Princípio 4 – Um hadith sahih pode ser considerado em tempos posteriores
Às vezes, é possível que um estudioso anterior – como Imam Abu Hanifa – ache um hadith em particular completamente autêntico quando o alcança através dos Companheiros (sahaba) e daqueles que os sucedem (tabi’un). No entanto, uma fraqueza na cadeia de narração poderia ter aparecido à medida que ela progride além desse Imame. Nesse caso, seria errado acusar o Imam anterior de usar um hadith fraco se ele fosse percebidamente sahih em seu tempo, mas depois disso. Portanto, um hadith que foi considerado como da’if no tempo do Imam Bukhari, por exemplo, não era necessariamente como tal na época dos primeiros estudiosos.
Princípio 5 – Quão autêntico é um hadith sahih? Os hadiths da’if (fracos) devem ser todos rejeitados?
Imam ibn al-Salah, o renomado especialista em hadith, afirma em seu Muqaddima que só porque um hadith recebe o status de sahih, não é necessário que na verdade ele seja inegavelmente sahih. Significa meramente que, a partir de um aspecto técnico em termos de cumprir as cinco condições, o hadith é sahih e, portanto, é mais provável que seja sahih em termos reais também. No entanto, permanece a possibilidade de que mesmo um hadith considerado como sahih possa não ser realmente assim, já que um narrador confiável (conhecido como thiqa) também pode cometer um erro. Mas essa “possibilidade” não recebe qualquer crédito, a menos que haja indícios e provas fortes em outro lugar (como o hadith que se opõe a um verso alcorânico claro ou a outros hadiths mais autênticos) sugerindo que um erro possa ter sido cometido por um narrador desse sahih. Se tais provas fortes forem encontradas, é perfeitamente aceitável não agir de acordo com este hadith mesmo ele sendo sahih.

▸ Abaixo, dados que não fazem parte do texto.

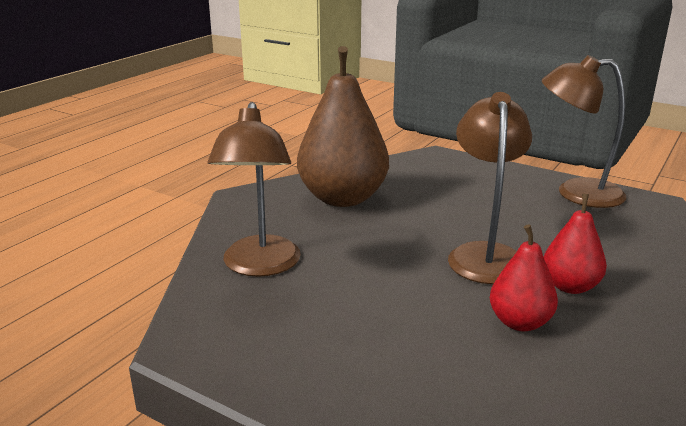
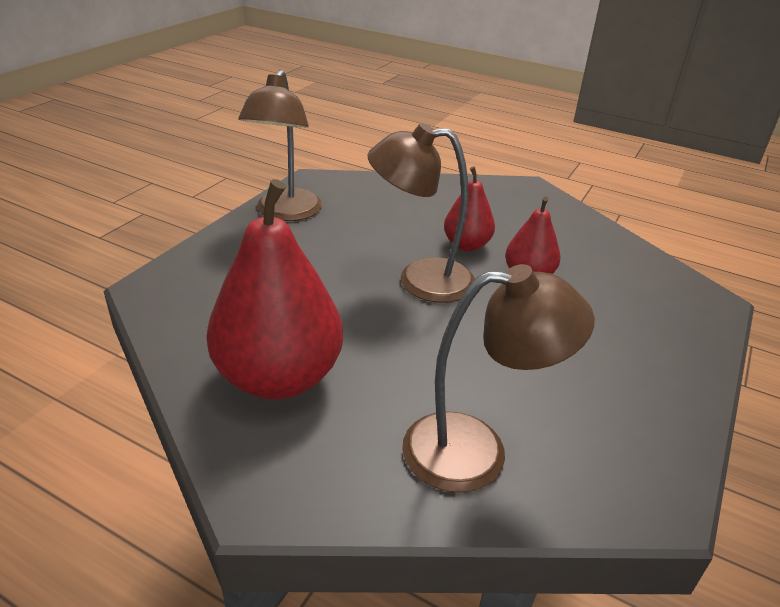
camera: 95 degrees left, 10 degrees up
brown pear [297,46,389,207] -> red pear [206,179,343,400]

Da mesma forma, só porque um hadith recebeu o status de ser da’if, isso não exige que, na verdade, seja inegavelmente incorreto. Significa apenas que, a partir de um aspecto técnico, o hadith é da’if e, portanto, é mais provável que ele também seja feito em termos reais. No entanto, permanece a possibilidade de que um narrador não autêntico tenha narrado corretamente o hadith; ninguém está errado todas as vezes. Mas assim como com o sahih , é necessário ter fortes indicações e provas para sugerir que esse hadith é aceitável. Se tais provas fortes forem encontradas, é perfeitamente aceitável agir sobre esse hadith, ainda que ele seja da’if (fraco).
Com base nisto, se um Imame mujtahid – devido a outras provas fortes – opta por não agir sobre um hadith tecnicamente considerado como sahih, ou opta por agir de acordo com um hadith considerado tecnicamente como da’if, ele não pode ser acusado de “deixar a sunnah”. Ou como “aquele que age sobre narrações fracas”.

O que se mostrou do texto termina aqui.